Stored items:
▬▬▬
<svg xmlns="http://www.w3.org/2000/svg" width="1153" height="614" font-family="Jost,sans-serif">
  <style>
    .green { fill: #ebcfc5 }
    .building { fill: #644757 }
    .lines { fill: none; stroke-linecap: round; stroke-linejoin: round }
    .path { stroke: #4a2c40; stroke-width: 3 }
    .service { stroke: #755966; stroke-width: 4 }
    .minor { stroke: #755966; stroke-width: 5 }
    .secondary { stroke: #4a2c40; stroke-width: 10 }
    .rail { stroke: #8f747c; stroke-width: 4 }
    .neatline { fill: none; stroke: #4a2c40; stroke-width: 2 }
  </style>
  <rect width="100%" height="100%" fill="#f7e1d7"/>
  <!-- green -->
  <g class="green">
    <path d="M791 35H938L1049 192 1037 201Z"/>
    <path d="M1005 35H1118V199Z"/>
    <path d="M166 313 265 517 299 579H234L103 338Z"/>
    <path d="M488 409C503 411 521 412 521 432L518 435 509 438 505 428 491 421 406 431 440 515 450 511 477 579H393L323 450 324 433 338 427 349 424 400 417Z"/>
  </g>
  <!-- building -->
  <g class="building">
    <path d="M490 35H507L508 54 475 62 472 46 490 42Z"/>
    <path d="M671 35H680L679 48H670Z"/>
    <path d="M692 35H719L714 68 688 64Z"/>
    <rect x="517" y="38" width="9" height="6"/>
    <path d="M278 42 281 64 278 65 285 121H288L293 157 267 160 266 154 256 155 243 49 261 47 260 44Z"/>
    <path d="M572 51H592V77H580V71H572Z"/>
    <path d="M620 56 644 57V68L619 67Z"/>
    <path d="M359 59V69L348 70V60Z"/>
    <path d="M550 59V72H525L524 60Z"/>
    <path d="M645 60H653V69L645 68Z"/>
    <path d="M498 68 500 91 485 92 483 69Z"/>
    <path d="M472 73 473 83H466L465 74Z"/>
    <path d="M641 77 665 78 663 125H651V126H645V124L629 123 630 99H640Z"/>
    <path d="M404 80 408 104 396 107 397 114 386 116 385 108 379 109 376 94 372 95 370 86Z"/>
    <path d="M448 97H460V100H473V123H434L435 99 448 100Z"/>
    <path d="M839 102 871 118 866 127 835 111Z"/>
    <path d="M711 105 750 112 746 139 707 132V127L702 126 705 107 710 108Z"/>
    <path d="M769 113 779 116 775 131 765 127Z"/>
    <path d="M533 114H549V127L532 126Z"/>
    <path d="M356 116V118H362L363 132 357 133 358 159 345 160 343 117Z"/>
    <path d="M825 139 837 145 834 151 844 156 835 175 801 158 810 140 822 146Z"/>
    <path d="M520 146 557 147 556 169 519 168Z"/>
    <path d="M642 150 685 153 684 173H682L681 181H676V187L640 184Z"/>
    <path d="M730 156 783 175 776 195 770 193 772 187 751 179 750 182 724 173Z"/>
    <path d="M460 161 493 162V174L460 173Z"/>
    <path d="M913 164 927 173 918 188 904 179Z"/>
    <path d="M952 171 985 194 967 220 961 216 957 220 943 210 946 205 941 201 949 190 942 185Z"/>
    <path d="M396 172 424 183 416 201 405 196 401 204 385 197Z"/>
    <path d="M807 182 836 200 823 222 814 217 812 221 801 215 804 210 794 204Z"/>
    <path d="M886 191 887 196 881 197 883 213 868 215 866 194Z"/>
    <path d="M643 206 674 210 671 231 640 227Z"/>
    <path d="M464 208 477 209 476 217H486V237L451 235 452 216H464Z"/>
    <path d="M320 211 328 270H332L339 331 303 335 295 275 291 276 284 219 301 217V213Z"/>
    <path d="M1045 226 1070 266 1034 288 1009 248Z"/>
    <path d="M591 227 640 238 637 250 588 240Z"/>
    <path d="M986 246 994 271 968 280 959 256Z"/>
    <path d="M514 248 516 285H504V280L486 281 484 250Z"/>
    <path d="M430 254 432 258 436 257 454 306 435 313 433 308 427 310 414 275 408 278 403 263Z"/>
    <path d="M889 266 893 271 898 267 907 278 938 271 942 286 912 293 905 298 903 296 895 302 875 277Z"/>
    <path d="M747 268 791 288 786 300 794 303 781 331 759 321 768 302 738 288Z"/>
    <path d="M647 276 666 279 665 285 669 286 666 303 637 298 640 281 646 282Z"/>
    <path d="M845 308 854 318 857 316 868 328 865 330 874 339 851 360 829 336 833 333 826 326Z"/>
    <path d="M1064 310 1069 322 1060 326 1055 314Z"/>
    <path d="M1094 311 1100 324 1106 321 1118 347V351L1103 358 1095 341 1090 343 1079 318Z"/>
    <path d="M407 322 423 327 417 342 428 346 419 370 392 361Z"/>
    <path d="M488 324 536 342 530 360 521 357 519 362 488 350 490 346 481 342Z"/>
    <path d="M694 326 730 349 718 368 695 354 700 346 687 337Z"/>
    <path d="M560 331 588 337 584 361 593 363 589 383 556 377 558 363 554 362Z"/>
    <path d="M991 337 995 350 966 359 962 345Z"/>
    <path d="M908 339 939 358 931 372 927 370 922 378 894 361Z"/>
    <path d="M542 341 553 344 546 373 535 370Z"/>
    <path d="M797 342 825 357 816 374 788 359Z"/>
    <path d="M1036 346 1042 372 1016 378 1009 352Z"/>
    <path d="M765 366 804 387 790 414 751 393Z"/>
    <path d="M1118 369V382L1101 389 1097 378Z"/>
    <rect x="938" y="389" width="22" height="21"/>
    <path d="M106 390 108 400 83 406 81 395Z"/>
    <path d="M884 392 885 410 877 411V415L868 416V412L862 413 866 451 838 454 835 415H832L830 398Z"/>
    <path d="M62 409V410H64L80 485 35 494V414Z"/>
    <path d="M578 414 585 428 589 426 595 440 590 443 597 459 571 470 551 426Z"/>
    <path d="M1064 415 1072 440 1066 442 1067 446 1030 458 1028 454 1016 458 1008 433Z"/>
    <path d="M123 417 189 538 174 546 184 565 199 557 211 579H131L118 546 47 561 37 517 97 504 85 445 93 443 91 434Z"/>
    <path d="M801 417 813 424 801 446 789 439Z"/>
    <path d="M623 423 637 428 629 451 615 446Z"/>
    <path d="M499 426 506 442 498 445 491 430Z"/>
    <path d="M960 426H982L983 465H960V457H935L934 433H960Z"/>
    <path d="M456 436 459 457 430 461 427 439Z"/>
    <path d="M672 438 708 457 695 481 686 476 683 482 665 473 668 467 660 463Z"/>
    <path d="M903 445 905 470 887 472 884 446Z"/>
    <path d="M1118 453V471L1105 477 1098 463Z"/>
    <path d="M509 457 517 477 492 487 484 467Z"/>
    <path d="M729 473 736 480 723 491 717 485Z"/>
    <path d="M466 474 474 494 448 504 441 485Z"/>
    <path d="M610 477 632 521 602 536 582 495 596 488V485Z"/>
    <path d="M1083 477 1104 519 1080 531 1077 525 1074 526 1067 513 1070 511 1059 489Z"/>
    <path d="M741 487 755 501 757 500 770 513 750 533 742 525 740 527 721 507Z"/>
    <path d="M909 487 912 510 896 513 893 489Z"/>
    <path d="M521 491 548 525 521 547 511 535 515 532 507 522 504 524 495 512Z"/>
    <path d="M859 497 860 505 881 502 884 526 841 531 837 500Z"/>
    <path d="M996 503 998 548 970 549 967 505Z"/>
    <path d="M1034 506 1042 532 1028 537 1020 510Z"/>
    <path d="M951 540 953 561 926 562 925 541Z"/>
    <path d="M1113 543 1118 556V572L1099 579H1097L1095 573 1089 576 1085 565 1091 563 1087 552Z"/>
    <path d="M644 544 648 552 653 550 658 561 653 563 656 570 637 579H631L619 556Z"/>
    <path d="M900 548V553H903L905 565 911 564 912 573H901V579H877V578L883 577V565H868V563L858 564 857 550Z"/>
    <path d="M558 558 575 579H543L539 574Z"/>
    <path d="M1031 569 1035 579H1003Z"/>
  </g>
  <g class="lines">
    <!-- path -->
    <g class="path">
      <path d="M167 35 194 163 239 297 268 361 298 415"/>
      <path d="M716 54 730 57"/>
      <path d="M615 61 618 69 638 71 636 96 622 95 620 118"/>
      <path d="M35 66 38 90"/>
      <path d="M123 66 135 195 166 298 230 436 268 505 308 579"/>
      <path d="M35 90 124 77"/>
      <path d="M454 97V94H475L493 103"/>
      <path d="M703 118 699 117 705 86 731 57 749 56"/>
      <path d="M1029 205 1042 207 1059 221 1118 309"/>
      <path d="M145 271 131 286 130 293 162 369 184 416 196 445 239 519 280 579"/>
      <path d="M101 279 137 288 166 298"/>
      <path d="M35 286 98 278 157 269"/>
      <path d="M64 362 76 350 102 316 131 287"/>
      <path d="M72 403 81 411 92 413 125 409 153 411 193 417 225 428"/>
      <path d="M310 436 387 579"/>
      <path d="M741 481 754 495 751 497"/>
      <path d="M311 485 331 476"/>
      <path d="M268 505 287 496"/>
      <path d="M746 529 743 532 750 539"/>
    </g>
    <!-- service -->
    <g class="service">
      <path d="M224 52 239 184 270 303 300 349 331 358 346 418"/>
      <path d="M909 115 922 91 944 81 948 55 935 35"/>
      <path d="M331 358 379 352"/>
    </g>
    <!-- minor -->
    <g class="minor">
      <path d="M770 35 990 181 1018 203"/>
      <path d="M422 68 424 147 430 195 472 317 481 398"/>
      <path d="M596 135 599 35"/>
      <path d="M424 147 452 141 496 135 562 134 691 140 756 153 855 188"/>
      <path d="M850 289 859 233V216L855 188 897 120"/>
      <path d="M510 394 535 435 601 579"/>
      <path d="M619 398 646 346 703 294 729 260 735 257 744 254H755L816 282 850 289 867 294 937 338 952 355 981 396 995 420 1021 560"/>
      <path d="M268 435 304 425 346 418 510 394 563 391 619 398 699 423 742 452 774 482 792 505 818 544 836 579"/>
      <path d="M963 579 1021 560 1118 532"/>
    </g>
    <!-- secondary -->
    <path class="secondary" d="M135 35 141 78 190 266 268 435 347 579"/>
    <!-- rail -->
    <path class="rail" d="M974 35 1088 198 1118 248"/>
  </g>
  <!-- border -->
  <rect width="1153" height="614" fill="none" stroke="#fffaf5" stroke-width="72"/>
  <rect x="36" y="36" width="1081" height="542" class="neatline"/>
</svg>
▬▬▬
◆ **WORK REQUEST**
Above are the entries; copy out every line among them that contains the word "lines".

◆ **RESULT BELOW**
    .lines { fill: none; stroke-linecap: round; stroke-linejoin: round }
  <g class="lines">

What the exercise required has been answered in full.